The Yukon government is reconvening the Child Care Working Group.

The move is the territory's response to Ottawa's plans to create a national child care program, and its promise to fund it to the tune of $5 billion over the next five years.

"We're pleased the federal government has recognized the need across Canada for child care and early learning, and how much of an issue it has become," Health and Social Services minister Peter Jenkins said in an interview.

The group's job is to find places to spend the new money within the child care community, as well as identify some of the early-learning issues that need addressing.

Earlier this year, federal Social Development minister Ken Dryden tried to get all 13 provinces and territories to agree to a national child care strategy.

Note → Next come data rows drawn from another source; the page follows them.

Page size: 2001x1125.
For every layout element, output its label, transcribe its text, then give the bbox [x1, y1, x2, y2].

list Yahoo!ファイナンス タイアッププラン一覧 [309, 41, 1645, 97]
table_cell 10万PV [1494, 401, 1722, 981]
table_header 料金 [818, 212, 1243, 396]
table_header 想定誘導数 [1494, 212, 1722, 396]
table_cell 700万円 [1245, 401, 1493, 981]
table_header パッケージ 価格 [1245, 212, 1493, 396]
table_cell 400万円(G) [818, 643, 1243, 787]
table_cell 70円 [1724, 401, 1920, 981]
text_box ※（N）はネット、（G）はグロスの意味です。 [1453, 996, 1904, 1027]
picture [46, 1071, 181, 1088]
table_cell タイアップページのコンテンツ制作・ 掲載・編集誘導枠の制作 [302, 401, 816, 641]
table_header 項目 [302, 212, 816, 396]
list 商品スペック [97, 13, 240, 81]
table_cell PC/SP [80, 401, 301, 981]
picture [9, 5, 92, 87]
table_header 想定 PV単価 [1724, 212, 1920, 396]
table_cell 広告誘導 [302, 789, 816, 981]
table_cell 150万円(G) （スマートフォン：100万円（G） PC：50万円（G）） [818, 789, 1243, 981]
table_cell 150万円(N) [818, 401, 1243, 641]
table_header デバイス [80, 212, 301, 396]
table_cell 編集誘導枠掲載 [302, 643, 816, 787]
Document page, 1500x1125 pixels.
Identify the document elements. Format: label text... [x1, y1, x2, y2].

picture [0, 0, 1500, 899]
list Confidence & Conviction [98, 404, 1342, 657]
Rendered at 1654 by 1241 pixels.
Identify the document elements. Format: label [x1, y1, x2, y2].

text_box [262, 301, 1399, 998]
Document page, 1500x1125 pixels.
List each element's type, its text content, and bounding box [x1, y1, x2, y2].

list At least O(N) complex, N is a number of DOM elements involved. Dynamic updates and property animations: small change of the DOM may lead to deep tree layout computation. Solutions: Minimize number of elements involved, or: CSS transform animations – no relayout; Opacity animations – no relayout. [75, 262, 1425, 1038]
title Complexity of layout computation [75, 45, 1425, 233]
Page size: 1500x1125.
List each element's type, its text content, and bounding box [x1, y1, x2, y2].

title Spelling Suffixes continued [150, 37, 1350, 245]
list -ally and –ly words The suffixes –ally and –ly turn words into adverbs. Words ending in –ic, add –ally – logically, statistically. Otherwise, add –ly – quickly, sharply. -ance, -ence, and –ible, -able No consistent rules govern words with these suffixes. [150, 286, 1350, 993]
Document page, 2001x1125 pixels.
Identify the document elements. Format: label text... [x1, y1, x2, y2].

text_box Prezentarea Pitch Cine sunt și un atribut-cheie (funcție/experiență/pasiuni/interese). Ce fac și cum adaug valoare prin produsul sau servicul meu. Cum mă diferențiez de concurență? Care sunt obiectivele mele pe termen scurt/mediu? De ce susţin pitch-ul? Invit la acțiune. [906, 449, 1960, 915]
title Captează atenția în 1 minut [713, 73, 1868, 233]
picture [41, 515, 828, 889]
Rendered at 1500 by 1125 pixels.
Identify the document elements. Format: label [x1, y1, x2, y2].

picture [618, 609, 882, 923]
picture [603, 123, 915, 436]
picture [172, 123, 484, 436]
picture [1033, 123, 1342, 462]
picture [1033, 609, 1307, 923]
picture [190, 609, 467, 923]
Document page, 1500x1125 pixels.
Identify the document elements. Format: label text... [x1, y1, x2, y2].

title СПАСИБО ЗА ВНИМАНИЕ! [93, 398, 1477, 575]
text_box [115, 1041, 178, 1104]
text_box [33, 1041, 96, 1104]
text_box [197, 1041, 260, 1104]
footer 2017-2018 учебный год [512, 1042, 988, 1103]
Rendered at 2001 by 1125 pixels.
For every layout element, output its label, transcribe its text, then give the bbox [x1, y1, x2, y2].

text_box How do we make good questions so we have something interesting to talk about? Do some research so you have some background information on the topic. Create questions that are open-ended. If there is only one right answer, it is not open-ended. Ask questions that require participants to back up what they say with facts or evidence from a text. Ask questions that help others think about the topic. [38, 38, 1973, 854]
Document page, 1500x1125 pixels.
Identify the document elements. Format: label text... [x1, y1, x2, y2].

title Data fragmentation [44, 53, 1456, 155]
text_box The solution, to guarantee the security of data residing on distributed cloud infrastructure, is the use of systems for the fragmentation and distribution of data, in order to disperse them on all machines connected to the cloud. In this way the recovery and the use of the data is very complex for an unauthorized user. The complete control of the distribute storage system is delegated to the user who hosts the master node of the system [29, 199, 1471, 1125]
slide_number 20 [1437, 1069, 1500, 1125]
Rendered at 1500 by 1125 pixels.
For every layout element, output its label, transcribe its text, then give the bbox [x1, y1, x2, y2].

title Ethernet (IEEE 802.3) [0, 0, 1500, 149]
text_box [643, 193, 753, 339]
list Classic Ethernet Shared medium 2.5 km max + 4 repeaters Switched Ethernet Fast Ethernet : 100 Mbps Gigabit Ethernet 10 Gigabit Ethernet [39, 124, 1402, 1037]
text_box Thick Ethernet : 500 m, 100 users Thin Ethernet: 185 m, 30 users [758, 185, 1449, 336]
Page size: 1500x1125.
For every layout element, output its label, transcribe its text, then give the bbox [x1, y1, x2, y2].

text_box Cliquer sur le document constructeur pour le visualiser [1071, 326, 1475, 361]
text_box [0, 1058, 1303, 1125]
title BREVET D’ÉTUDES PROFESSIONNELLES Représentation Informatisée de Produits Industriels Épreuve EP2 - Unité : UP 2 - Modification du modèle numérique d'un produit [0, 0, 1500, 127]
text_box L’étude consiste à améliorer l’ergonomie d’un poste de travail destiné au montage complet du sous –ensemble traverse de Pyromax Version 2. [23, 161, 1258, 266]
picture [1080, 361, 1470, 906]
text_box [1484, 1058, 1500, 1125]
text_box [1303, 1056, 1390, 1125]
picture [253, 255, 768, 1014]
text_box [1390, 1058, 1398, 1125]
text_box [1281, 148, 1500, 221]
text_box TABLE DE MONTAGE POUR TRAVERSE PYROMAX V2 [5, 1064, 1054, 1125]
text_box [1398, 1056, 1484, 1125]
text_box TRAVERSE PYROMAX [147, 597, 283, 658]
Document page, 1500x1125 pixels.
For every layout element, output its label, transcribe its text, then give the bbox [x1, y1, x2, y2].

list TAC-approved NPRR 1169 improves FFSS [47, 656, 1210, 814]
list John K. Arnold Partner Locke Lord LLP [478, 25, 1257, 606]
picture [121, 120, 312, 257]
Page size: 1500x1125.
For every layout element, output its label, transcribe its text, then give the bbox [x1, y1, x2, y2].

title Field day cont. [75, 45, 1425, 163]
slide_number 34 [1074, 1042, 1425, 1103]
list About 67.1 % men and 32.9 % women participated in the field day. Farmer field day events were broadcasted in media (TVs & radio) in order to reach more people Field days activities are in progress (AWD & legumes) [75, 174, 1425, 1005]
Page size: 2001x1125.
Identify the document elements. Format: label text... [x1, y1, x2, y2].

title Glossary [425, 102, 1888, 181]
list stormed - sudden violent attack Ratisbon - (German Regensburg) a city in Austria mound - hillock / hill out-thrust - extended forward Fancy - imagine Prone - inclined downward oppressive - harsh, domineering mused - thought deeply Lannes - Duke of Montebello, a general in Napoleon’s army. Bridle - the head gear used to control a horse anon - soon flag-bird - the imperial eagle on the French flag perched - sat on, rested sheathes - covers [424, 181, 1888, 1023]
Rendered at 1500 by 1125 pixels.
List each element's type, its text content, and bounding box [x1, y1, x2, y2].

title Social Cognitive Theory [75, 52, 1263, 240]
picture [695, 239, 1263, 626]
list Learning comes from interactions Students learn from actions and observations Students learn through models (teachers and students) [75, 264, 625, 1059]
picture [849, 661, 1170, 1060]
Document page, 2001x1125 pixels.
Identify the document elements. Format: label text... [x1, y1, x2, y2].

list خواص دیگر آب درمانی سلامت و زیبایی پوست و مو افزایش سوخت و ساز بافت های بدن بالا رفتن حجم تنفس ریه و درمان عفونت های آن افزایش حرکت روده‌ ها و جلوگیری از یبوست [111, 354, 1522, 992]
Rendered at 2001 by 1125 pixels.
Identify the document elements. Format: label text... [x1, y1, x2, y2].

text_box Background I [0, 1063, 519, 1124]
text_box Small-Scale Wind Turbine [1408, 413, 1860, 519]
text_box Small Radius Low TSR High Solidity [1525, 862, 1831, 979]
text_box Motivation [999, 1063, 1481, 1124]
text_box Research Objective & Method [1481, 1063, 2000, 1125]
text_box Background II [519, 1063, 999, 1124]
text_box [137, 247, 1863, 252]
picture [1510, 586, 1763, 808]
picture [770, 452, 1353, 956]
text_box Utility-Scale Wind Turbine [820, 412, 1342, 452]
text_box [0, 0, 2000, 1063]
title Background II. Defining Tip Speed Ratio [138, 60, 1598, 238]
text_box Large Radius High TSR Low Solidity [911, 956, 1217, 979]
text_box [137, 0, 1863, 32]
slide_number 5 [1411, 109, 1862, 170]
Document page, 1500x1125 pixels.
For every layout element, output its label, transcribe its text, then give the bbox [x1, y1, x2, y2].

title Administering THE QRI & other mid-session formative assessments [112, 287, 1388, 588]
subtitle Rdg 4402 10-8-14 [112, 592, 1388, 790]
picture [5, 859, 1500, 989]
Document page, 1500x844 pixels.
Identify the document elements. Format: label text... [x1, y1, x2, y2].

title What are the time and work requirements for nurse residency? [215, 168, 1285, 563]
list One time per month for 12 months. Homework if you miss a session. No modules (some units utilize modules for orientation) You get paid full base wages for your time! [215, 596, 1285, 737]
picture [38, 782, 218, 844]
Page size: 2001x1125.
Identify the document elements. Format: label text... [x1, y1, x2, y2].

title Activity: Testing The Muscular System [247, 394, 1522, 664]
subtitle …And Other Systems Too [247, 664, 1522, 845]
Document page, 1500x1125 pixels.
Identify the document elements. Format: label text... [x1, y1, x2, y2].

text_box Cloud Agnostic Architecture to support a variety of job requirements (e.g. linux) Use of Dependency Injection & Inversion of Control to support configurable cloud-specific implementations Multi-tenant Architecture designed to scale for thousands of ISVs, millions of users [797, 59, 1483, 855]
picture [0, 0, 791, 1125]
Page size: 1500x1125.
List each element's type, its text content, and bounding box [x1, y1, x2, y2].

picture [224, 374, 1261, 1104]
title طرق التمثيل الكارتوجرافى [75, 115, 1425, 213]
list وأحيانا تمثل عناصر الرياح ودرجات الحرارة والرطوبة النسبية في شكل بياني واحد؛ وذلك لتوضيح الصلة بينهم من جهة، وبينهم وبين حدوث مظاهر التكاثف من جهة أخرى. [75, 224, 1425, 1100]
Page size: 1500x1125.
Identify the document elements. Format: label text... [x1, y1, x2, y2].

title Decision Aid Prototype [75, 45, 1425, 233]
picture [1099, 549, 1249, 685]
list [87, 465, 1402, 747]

After a half-day meeting, the ministers gave up and decided to reconvene again after the federal budget was passed.

When the budget legislature passes, which is expected to happen within the next couple of weeks, the $700 million now sitting in a trust fund will be made available to the jurisdictions this fiscal year.

The Yukon will get about $210,000 of that amount, and then just over $500,000 in the next fiscal year, said Jenkins.

Although the $700 million is to be allocated on a per-capita basis, Dryden confirmed this is unfair to northerners, adding his government is working on a solution.

Another Yukon government concern is the $100 million set aside for child care on aboriginal reserves and within self-governing First Nations.

As the Yukon has no reserves, Jenkins has asked the federal government for clarification.

But citizens of non-self governing First Nations living off reserves will be dealt with just like everybody else, said Dryden.

Another $100 million has been set aside to ensure accountability.

This is a major issue for the governments and the child care working field, said Jenkins, adding the process will be made as simple as possible.

"We have a responsibility to ensure that money flowing to this purpose is ending up in that area," said Jenkins.

The territorial government is second only to Quebec in its per-capita spending on child care, and currently spends $5.5 million a year on such programs.